> [REQUIRED WORK]
Go through the entries below and copy each line containing the word "worn".

----- RECORDED INFORMATION

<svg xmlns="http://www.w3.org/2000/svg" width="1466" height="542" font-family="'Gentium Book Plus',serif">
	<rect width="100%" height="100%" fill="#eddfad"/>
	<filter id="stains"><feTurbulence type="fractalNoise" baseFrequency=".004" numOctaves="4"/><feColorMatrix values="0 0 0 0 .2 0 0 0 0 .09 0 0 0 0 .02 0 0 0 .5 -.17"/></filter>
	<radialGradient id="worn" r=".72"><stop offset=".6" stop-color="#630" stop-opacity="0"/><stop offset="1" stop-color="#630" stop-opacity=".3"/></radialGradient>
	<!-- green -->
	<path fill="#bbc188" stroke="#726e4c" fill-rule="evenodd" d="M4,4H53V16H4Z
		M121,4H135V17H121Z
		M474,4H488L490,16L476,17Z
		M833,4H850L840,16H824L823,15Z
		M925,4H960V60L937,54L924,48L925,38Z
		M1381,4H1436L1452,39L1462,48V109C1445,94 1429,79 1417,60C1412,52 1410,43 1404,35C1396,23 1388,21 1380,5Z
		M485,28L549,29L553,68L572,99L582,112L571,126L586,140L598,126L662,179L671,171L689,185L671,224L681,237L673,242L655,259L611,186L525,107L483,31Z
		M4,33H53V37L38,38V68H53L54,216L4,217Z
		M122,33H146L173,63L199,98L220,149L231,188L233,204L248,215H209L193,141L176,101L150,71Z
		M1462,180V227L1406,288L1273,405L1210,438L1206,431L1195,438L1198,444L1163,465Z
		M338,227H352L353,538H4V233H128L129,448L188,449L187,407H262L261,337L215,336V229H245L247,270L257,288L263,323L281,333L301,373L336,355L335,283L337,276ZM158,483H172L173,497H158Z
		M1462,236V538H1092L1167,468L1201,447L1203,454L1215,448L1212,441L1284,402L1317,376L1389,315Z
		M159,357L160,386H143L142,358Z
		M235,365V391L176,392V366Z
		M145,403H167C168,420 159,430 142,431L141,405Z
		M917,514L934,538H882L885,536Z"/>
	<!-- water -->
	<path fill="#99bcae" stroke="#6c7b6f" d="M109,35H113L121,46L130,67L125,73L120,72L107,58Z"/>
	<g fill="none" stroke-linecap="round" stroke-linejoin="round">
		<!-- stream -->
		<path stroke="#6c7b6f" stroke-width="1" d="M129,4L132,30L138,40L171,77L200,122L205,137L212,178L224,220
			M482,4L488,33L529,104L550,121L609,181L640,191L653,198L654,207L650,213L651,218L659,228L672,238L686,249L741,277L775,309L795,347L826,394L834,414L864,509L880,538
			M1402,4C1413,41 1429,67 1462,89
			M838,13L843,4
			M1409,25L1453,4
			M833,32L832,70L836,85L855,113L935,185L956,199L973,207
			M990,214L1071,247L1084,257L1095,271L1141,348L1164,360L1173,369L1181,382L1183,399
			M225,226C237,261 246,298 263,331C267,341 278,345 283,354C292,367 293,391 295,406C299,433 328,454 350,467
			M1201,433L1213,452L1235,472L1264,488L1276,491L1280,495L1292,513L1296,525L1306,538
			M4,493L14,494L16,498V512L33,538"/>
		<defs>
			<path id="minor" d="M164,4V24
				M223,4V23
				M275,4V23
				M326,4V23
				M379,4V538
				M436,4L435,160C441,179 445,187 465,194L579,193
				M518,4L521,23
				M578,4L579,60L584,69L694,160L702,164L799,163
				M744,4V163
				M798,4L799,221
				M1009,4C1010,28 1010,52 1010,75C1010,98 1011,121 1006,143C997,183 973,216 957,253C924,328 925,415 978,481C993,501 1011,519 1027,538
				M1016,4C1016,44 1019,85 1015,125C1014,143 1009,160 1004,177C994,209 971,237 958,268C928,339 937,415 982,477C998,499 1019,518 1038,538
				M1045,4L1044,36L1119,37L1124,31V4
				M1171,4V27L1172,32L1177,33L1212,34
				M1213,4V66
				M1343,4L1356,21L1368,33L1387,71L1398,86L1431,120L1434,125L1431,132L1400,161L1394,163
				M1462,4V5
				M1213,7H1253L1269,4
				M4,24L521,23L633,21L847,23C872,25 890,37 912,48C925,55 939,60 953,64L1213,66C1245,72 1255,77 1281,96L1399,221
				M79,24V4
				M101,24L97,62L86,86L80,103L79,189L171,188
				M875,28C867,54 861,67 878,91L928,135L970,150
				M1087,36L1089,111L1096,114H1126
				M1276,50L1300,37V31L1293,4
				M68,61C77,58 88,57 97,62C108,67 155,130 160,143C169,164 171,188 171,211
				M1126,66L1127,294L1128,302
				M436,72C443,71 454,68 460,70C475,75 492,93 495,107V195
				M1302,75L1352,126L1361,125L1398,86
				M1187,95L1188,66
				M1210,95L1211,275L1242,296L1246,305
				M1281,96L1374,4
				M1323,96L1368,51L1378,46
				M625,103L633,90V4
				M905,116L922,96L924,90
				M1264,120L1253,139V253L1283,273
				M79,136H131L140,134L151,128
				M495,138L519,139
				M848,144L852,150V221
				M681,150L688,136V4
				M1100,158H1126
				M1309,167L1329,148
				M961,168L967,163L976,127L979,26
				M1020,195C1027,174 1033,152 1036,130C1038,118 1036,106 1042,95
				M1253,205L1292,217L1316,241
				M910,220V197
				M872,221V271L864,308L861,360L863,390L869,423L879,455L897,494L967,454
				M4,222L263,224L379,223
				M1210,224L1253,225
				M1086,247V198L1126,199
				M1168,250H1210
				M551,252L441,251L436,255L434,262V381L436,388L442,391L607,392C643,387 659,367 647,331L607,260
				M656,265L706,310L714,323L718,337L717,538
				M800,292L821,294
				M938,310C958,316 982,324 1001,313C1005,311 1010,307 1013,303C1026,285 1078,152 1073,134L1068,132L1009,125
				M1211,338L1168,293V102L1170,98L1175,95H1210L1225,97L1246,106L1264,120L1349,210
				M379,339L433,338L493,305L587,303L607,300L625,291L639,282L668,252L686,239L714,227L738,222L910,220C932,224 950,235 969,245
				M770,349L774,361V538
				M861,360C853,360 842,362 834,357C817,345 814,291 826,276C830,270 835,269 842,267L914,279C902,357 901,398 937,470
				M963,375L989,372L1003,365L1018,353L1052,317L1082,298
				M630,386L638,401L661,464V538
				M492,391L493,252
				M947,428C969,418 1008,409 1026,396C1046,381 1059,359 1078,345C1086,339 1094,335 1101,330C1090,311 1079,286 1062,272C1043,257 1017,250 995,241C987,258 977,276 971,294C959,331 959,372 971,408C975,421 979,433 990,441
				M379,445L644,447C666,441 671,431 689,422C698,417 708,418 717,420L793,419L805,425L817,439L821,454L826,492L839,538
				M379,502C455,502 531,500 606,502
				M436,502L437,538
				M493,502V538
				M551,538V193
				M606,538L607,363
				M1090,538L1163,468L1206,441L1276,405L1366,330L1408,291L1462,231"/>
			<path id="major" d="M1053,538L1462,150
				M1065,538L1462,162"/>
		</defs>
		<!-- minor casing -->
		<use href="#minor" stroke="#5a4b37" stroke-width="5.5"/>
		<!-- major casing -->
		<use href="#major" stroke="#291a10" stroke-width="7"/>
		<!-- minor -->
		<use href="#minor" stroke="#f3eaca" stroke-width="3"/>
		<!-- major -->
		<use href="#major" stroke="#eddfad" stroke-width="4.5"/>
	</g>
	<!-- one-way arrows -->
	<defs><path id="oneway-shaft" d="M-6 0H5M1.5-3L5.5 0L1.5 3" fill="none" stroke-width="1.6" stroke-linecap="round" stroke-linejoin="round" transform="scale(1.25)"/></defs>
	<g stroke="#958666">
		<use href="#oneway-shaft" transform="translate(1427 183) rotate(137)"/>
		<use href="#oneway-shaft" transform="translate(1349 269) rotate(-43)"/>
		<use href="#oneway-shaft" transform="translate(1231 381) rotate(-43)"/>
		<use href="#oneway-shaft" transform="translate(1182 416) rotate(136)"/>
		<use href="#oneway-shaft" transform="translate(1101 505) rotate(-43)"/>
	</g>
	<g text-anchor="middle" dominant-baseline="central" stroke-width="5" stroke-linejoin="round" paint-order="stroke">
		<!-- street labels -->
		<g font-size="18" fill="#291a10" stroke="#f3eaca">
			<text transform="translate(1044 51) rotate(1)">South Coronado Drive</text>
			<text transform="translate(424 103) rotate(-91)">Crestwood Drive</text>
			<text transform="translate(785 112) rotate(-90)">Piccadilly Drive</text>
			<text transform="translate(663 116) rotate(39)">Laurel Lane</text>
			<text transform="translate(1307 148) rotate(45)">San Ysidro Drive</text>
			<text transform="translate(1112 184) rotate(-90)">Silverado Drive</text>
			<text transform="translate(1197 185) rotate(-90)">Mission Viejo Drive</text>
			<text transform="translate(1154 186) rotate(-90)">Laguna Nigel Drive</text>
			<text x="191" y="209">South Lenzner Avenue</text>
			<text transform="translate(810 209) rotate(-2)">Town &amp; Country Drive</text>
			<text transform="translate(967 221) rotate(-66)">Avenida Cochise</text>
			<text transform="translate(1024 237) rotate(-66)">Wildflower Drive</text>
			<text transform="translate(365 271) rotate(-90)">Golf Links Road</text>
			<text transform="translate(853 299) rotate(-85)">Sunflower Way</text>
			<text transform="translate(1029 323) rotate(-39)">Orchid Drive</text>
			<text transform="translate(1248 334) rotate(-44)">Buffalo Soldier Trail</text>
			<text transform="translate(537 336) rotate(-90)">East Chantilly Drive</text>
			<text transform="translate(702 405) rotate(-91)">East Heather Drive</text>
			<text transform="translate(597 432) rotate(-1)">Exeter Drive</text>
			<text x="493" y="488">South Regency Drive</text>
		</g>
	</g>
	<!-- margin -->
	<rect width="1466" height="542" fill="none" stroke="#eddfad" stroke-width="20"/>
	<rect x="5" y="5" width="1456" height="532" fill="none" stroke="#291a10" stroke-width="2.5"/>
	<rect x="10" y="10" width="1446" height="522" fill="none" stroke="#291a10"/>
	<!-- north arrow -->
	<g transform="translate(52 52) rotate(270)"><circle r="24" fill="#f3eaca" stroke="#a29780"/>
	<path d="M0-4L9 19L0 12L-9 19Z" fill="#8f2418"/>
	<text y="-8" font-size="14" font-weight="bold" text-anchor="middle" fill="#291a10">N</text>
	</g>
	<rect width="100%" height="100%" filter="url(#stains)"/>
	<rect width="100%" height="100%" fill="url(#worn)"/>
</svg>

----------

> [REPLY TO THE EXERCISE]
	<radialGradient id="worn" r=".72"><stop offset=".6" stop-color="#630" stop-opacity="0"/><stop offset="1" stop-color="#630" stop-opacity=".3"/></radialGradient>
	<rect width="100%" height="100%" fill="url(#worn)"/>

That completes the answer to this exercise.